YOUR OBJECTIVE :: Each line of the data below between the one containing "Adjournment" and the one containing "For proposals meeting", both included, is to be repeated exactly. Please omit pictures.

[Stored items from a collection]

####

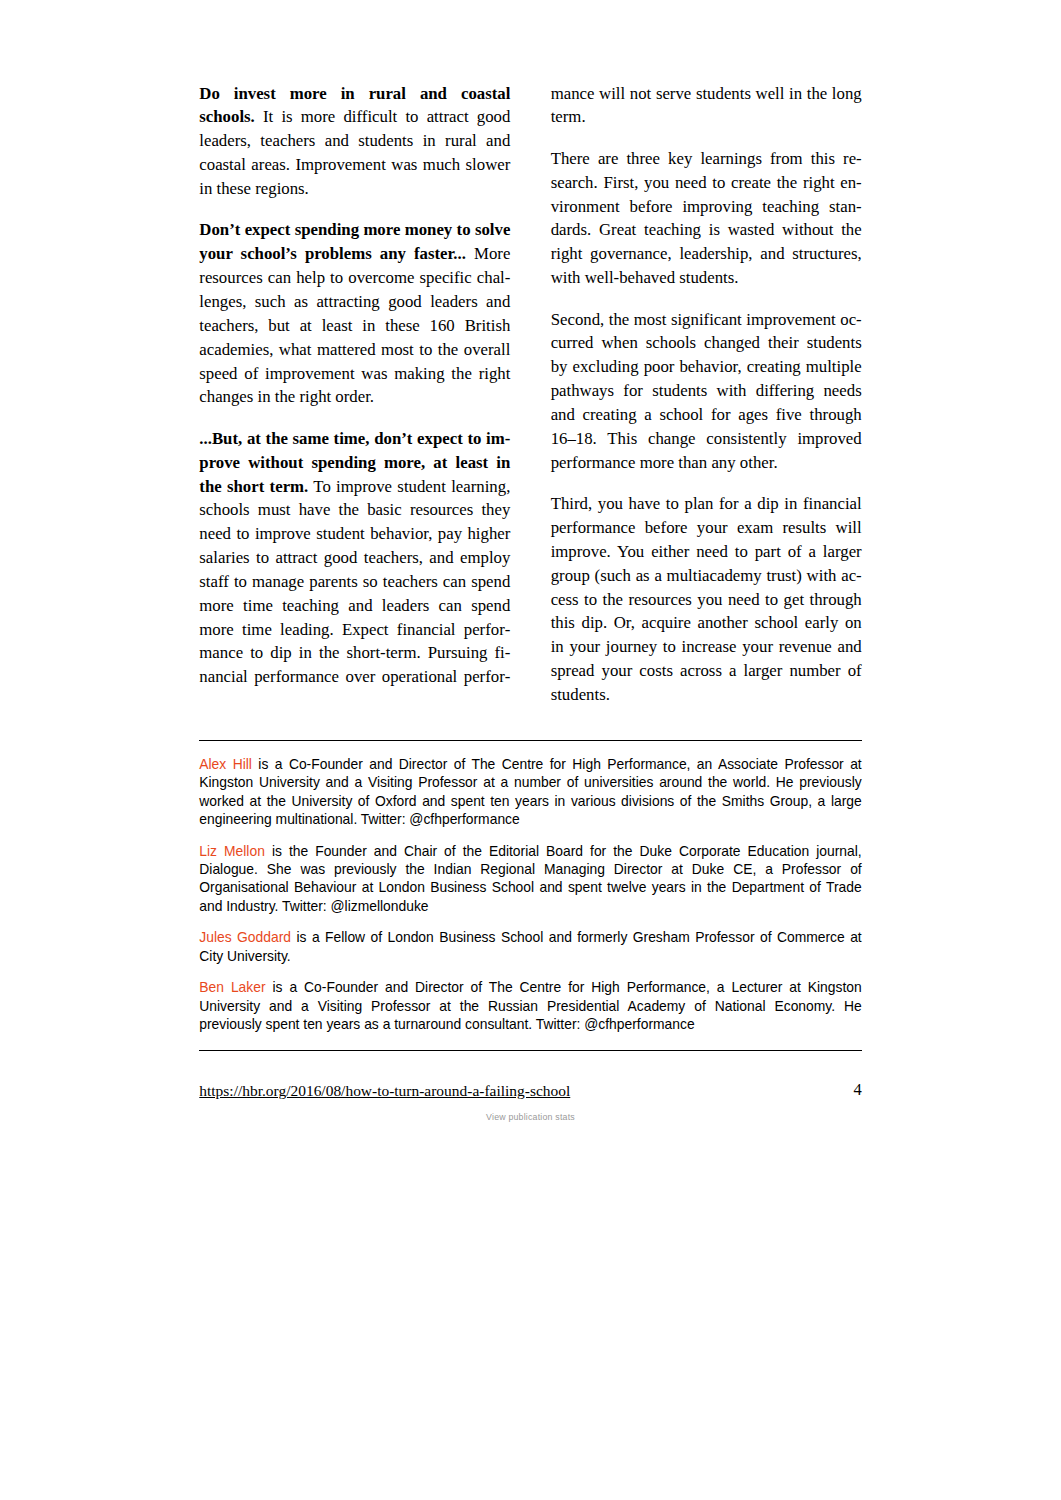Do invest more in rural and coastal schools. It is more difficult to attract good leaders, teachers and students in rural and coastal areas. Improvement was much slower in these regions.
Don’t expect spending more money to solve your school’s problems any faster... More resources can help to overcome specific challenges, such as attracting good leaders and teachers, but at least in these 160 British academies, what mattered most to the overall speed of improvement was making the right changes in the right order.
...But, at the same time, don’t expect to improve without spending more, at least in the short term. To improve student learning, schools must have the basic resources they need to improve student behavior, pay higher salaries to attract good teachers, and employ staff to manage parents so teachers can spend more time teaching and leaders can spend more time leading. Expect financial performance to dip in the short-term. Pursuing financial performance over operational performance will not serve students well in the long term.
There are three key learnings from this research. First, you need to create the right environment before improving teaching standards. Great teaching is wasted without the right governance, leadership, and structures, with well-behaved students.
Second, the most significant improvement occurred when schools changed their students by excluding poor behavior, creating multiple pathways for students with differing needs and creating a school for ages five through 16–18. This change consistently improved performance more than any other.
Third, you have to plan for a dip in financial performance before your exam results will improve. You either need to part of a larger group (such as a multiacademy trust) with access to the resources you need to get through this dip. Or, acquire another school early on in your journey to increase your revenue and spread your costs across a larger number of students.
Alex Hill is a Co-Founder and Director of The Centre for High Performance, an Associate Professor at Kingston University and a Visiting Professor at a number of universities around the world. He previously worked at the University of Oxford and spent ten years in various divisions of the Smiths Group, a large engineering multinational. Twitter: @cfhperformance
Liz Mellon is the Founder and Chair of the Editorial Board for the Duke Corporate Education journal, Dialogue. She was previously the Indian Regional Managing Director at Duke CE, a Professor of Organisational Behaviour at London Business School and spent twelve years in the Department of Trade and Industry. Twitter: @lizmellonduke
Jules Goddard is a Fellow of London Business School and formerly Gresham Professor of Commerce at City University.
Ben Laker is a Co-Founder and Director of The Centre for High Performance, a Lecturer at Kingston University and a Visiting Professor at the Russian Presidential Academy of National Economy. He previously spent ten years as a turnaround consultant. Twitter: @cfhperformance
https://hbr.org/2016/08/how-to-turn-around-a-failing-school 4
View publication stats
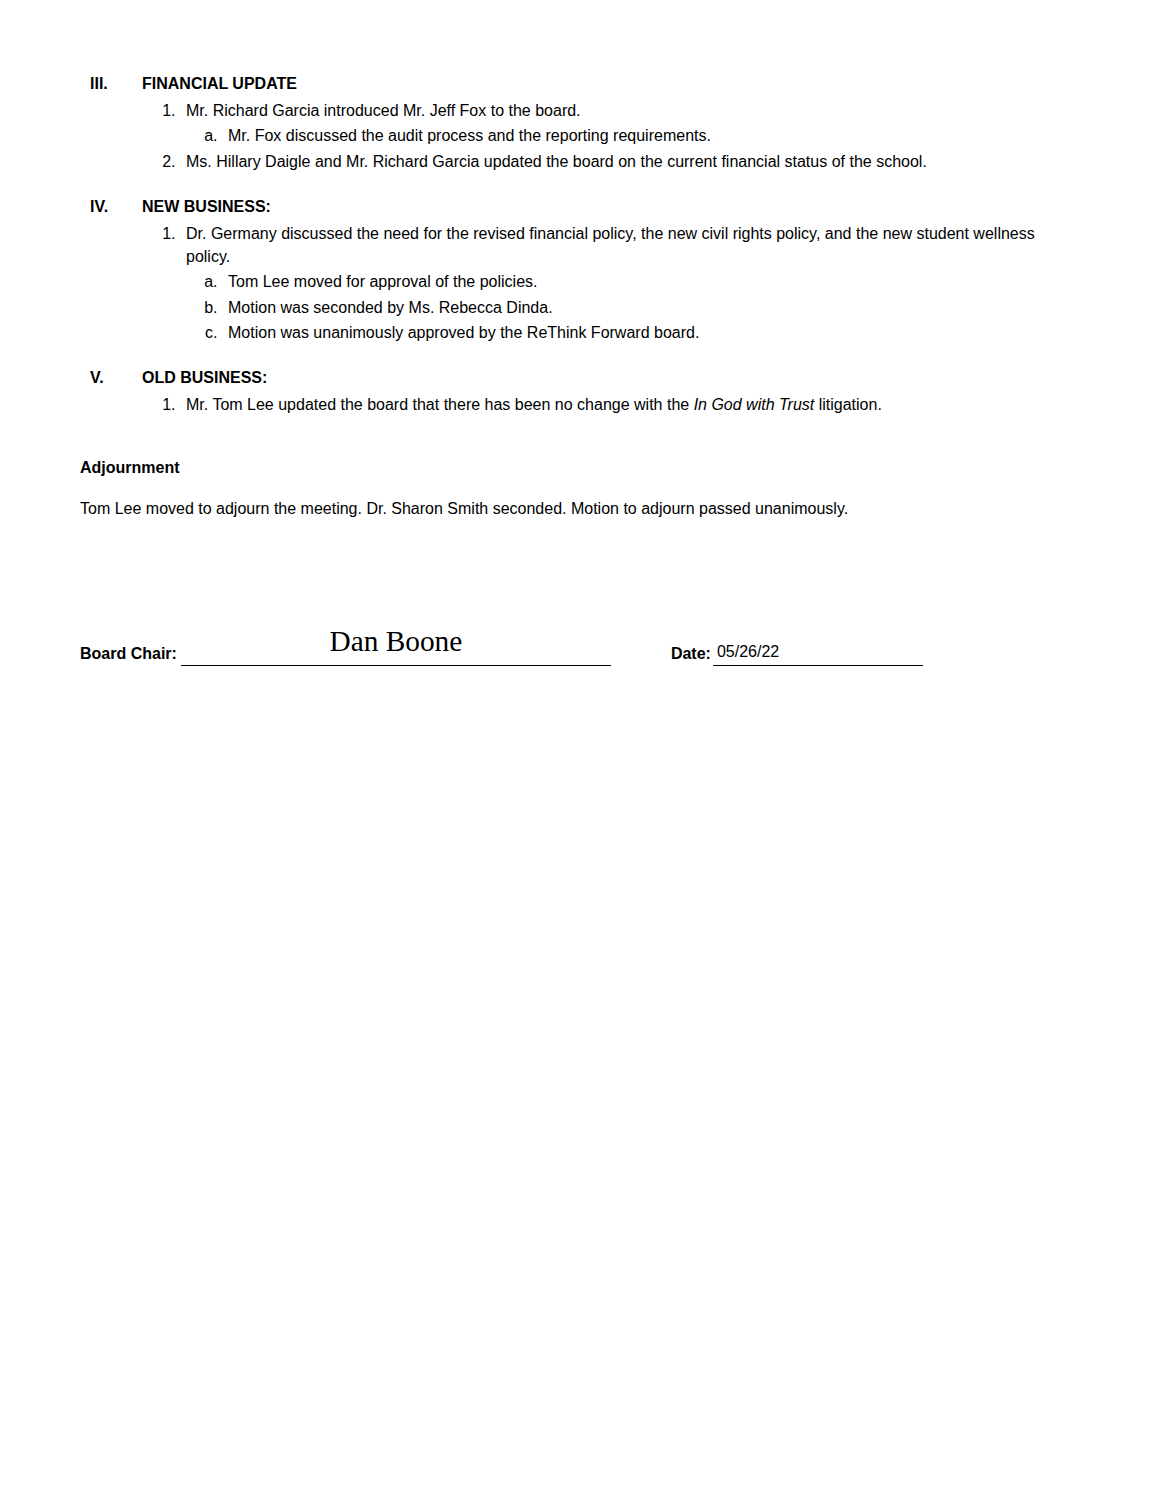III. FINANCIAL UPDATE
Mr. Richard Garcia introduced Mr. Jeff Fox to the board.
Mr. Fox discussed the audit process and the reporting requirements.
Ms. Hillary Daigle and Mr. Richard Garcia updated the board on the current financial status of the school.
IV. NEW BUSINESS:
Dr. Germany discussed the need for the revised financial policy, the new civil rights policy, and the new student wellness policy.
Tom Lee moved for approval of the policies.
Motion was seconded by Ms. Rebecca Dinda.
Motion was unanimously approved by the ReThink Forward board.
V. OLD BUSINESS:
Mr. Tom Lee updated the board that there has been no change with the In God with Trust litigation.
Adjournment
Tom Lee moved to adjourn the meeting. Dr. Sharon Smith seconded. Motion to adjourn passed unanimously.
Board Chair: Dan Boone Date: 05/26/22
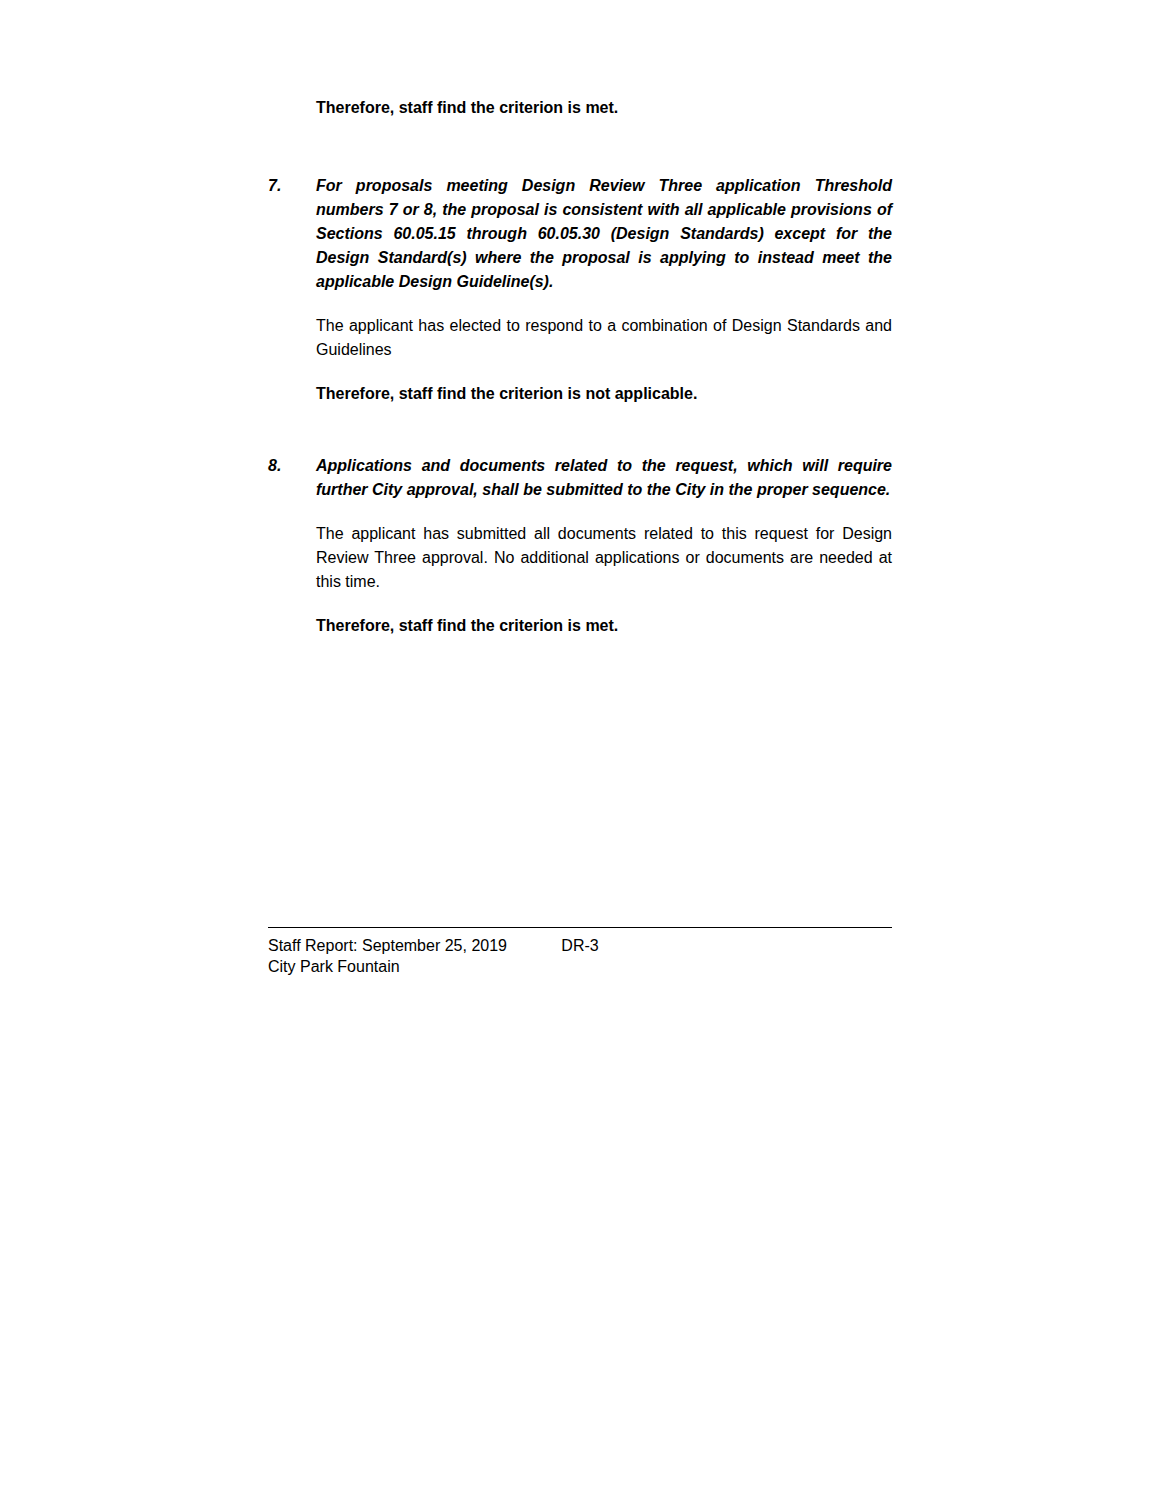Therefore, staff find the criterion is met.
7.
For proposals meeting Design Review Three application Threshold numbers 7 or 8, the proposal is consistent with all applicable provisions of Sections 60.05.15 through 60.05.30 (Design Standards) except for the Design Standard(s) where the proposal is applying to instead meet the applicable Design Guideline(s).
The applicant has elected to respond to a combination of Design Standards and Guidelines
Therefore, staff find the criterion is not applicable.
8.
Applications and documents related to the request, which will require further City approval, shall be submitted to the City in the proper sequence.
The applicant has submitted all documents related to this request for Design Review Three approval. No additional applications or documents are needed at this time.
Therefore, staff find the criterion is met.
Staff Report: September 25, 2019
City Park Fountain DR-3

####

ANSWER TO THIS EXERCISE ::
Adjournment
Tom Lee moved to adjourn the meeting. Dr. Sharon Smith seconded. Motion to adjourn passed unanimously.
Board Chair: Dan Boone Date: 05/26/22
Therefore, staff find the criterion is met.
7.
For proposals meeting Design Review Three application Threshold numbers 7 or 8, the proposal is consistent with all applicable provisions of Sections 60.05.15 through 60.05.30 (Design Standards) except for the Design Standard(s) where the proposal is applying to instead meet the applicable Design Guideline(s).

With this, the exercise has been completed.